■ Document section:
***

It is possible that Arthur Lawford's  bizarre  behaviour was originally caused by a subconscious attempt to break out of his unsatisfactory life, the old 'deadly round'; 'Nicholas Sabathier the dark Adventurer' could be Arthur's shadow self, displaying all his repressed qualities and saying things that Arthur would not normally permit himself to say. 

Tuesday, 15 June 2021

More about Walter de la Mare's Return

The first article about Walter de la Mare's horror novel The Return ended at the point where Arthur Lawford, whose appearance has changed because he is possessed by the ghost of a dead Frenchman, has convinced both his wife Sheila and the vicar Mr Bethany that he is not an imposter.

They now have to decide how to deal with 'this awful business'.

They call in a doctor; he is not much use, which is not surprising as Lawford gives him only a modified version of what happened in the cemetery.

***

Answer these questions about the piece on The Return:
(a) Which figure could be Arthur Lawford's shadow self?
(b) Whose ghost possesses Lawford?
(c) What does Lawford tell the doctor?
Use only the text above to answer.

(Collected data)
***

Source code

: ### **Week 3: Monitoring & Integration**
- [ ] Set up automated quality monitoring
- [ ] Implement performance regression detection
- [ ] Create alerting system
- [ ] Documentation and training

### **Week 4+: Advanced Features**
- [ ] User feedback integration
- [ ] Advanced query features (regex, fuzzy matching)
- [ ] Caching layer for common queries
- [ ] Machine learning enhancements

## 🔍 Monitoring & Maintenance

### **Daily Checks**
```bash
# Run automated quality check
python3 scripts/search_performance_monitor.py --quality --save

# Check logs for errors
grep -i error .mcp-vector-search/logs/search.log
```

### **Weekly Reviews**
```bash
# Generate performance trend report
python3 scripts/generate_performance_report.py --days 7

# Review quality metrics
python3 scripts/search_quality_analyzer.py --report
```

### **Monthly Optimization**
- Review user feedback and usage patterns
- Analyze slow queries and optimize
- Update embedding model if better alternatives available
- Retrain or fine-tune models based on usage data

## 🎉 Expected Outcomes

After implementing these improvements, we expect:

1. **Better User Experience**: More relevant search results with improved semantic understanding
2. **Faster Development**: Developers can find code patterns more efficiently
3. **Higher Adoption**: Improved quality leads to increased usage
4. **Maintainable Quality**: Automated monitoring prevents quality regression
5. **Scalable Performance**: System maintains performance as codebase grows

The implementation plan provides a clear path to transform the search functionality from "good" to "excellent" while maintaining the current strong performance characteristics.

***

■ Reply to the exercise:
(a) Nicholas Sabathier the dark Adventurer.
(b) The ghost of a dead Frenchman.
(c) Only a modified version of what happened in the cemetery.